* [Written problem] Rewrite the lines below, switching every "Document page" to "Scanned page" and changing nothing else. Leave the pictures out of your answer.

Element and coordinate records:
--- START ---
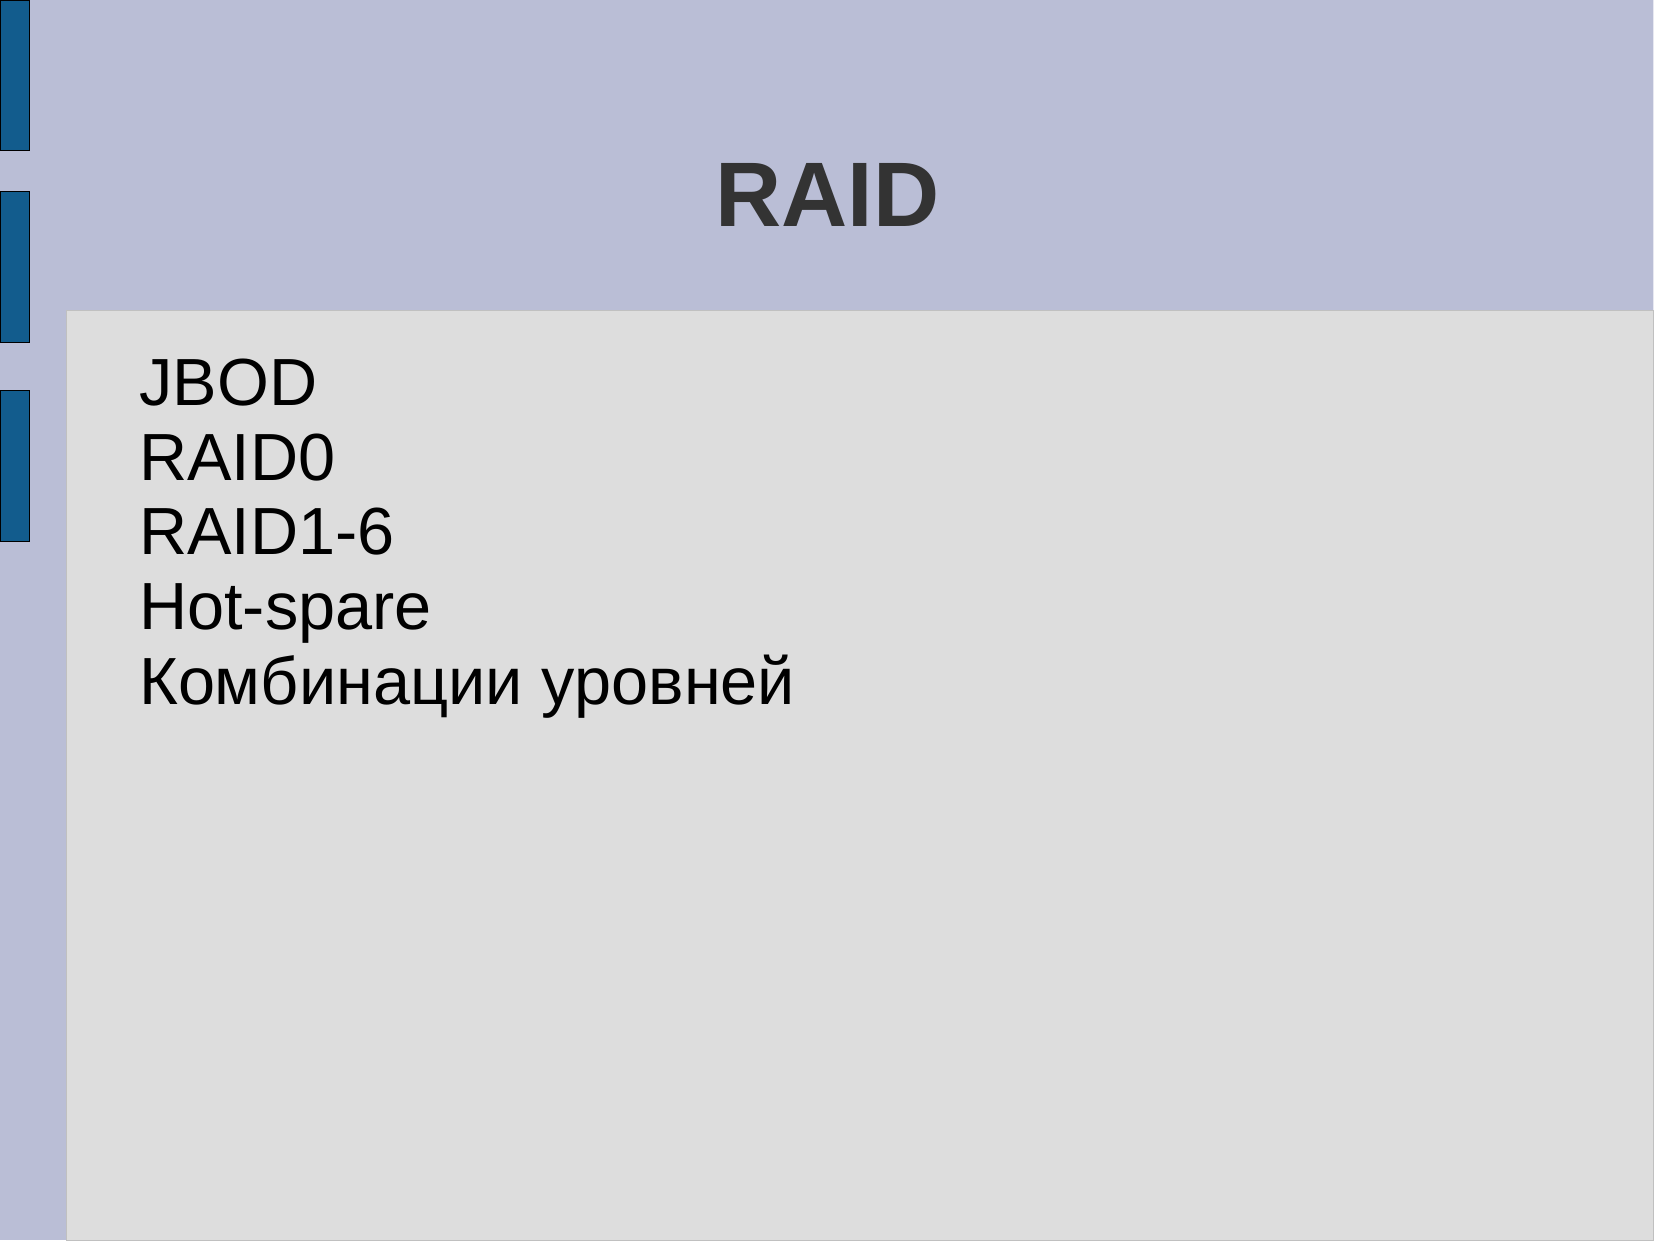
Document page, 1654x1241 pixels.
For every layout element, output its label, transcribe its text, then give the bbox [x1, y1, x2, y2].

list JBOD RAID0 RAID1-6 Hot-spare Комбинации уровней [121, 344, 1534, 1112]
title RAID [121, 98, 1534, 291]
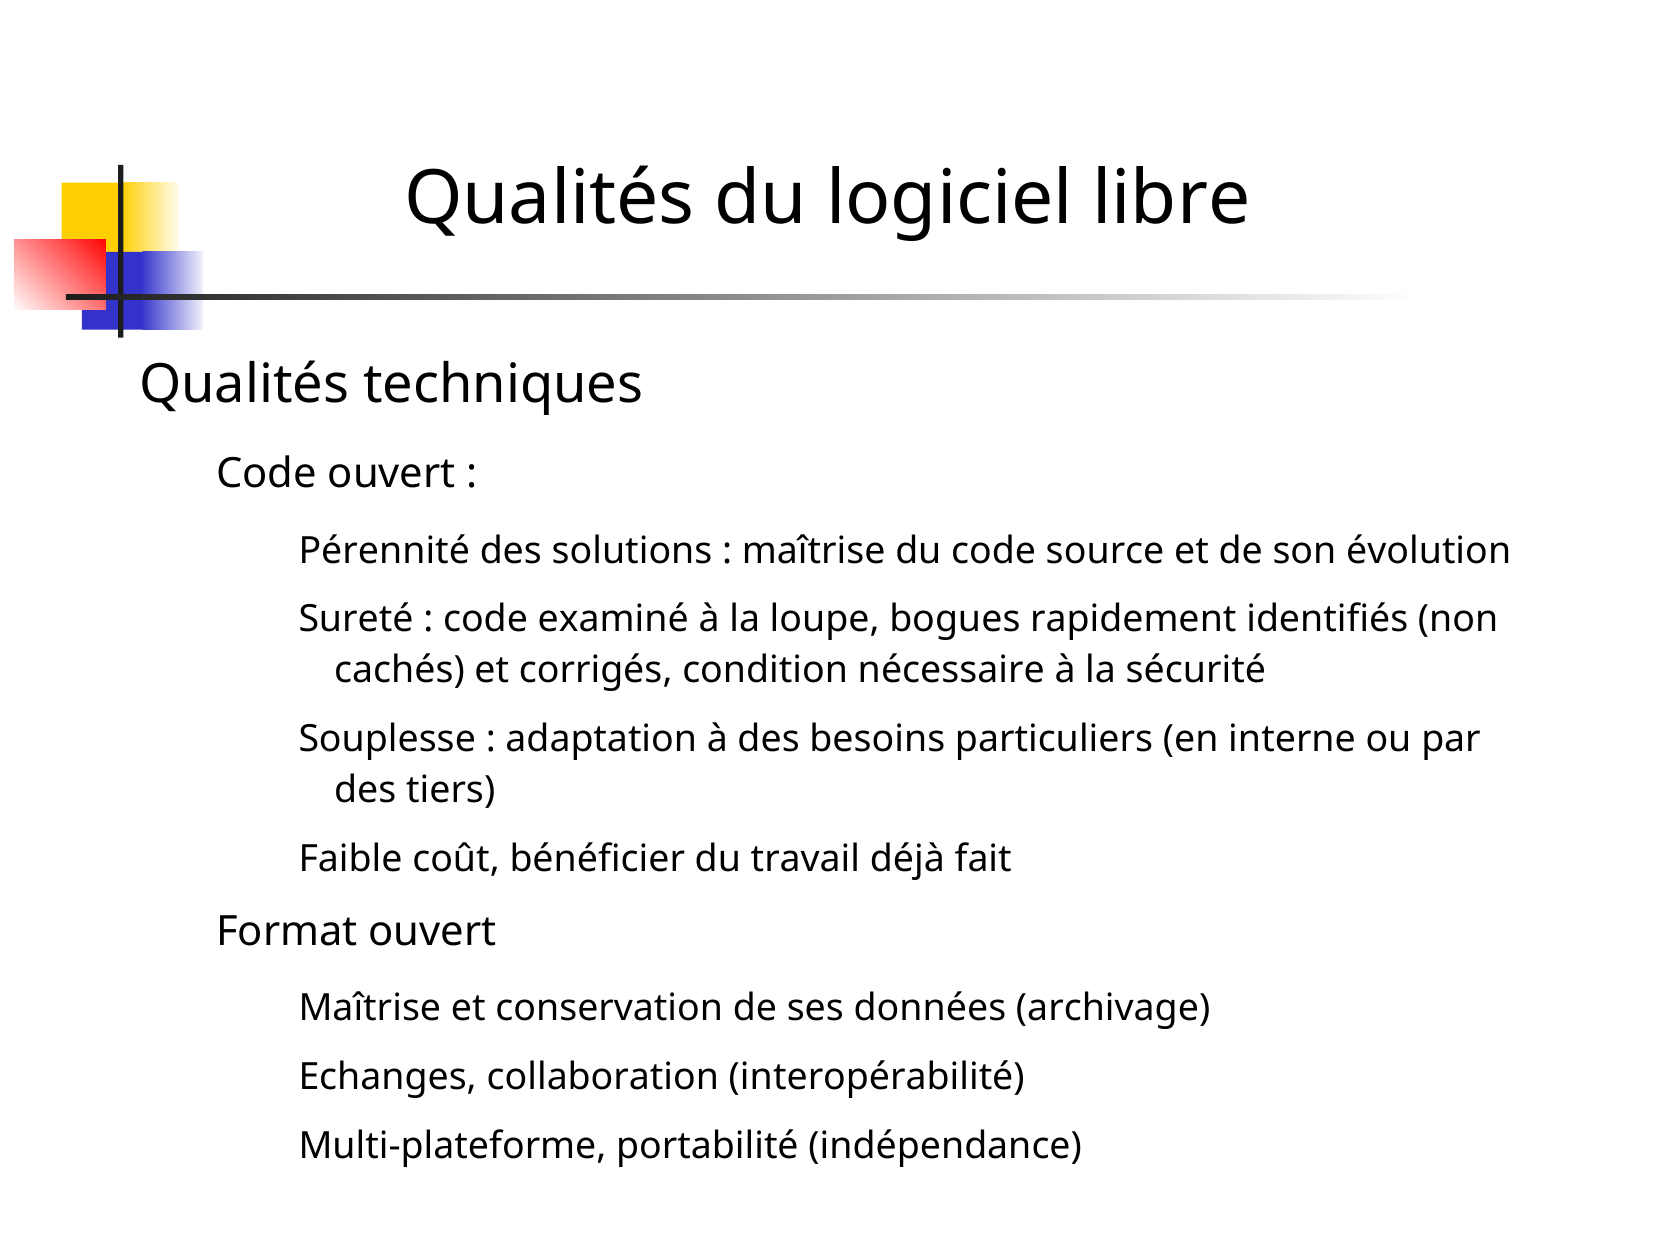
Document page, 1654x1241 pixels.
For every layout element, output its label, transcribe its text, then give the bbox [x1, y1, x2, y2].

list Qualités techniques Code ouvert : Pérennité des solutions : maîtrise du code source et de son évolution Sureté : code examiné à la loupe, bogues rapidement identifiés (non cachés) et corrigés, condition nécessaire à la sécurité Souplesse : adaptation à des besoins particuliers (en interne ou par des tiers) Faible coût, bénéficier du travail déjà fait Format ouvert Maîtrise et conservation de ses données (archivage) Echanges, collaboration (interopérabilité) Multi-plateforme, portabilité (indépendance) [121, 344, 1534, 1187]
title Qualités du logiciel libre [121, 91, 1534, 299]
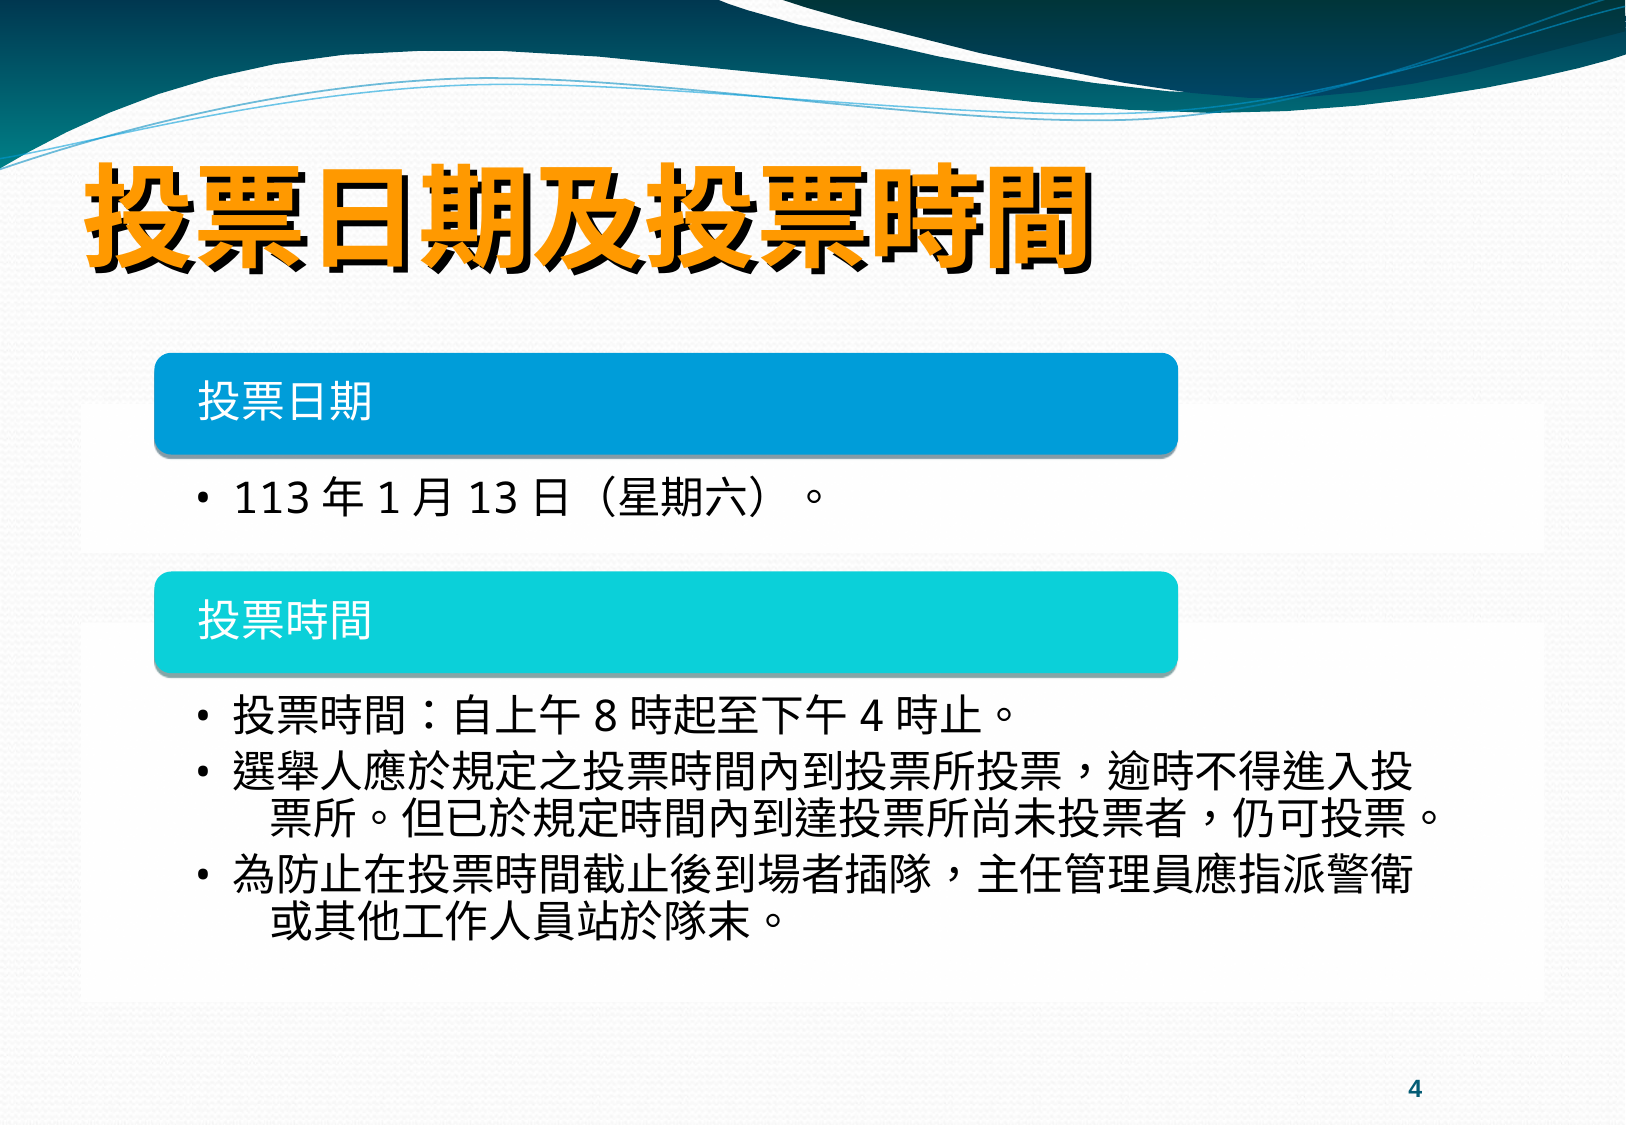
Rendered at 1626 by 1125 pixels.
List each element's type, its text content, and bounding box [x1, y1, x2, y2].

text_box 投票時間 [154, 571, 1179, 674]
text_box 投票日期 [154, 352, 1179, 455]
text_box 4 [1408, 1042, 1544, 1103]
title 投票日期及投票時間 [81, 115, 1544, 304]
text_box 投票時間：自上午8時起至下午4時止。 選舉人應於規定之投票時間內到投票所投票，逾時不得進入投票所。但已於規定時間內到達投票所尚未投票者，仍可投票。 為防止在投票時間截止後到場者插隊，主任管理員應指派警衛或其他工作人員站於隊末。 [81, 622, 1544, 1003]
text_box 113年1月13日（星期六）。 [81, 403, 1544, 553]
--- END ---
* [Output]
Scanned page, 1654x1241 pixels.
For every layout element, output its label, transcribe its text, then give the bbox [x1, y1, x2, y2].

list JBOD RAID0 RAID1-6 Hot-spare Комбинации уровней [121, 344, 1534, 1112]
title RAID [121, 98, 1534, 291]
Scanned page, 1654x1241 pixels.
For every layout element, output its label, transcribe its text, then give the bbox [x1, y1, x2, y2].

list Qualités techniques Code ouvert : Pérennité des solutions : maîtrise du code source et de son évolution Sureté : code examiné à la loupe, bogues rapidement identifiés (non cachés) et corrigés, condition nécessaire à la sécurité Souplesse : adaptation à des besoins particuliers (en interne ou par des tiers) Faible coût, bénéficier du travail déjà fait Format ouvert Maîtrise et conservation de ses données (archivage) Echanges, collaboration (interopérabilité) Multi-plateforme, portabilité (indépendance) [121, 344, 1534, 1187]
title Qualités du logiciel libre [121, 91, 1534, 299]
Rendered at 1626 by 1125 pixels.
List each element's type, its text content, and bounding box [x1, y1, x2, y2].

text_box 投票時間 [154, 571, 1179, 674]
text_box 投票日期 [154, 352, 1179, 455]
text_box 4 [1408, 1042, 1544, 1103]
title 投票日期及投票時間 [81, 115, 1544, 304]
text_box 投票時間：自上午8時起至下午4時止。 選舉人應於規定之投票時間內到投票所投票，逾時不得進入投票所。但已於規定時間內到達投票所尚未投票者，仍可投票。 為防止在投票時間截止後到場者插隊，主任管理員應指派警衛或其他工作人員站於隊末。 [81, 622, 1544, 1003]
text_box 113年1月13日（星期六）。 [81, 403, 1544, 553]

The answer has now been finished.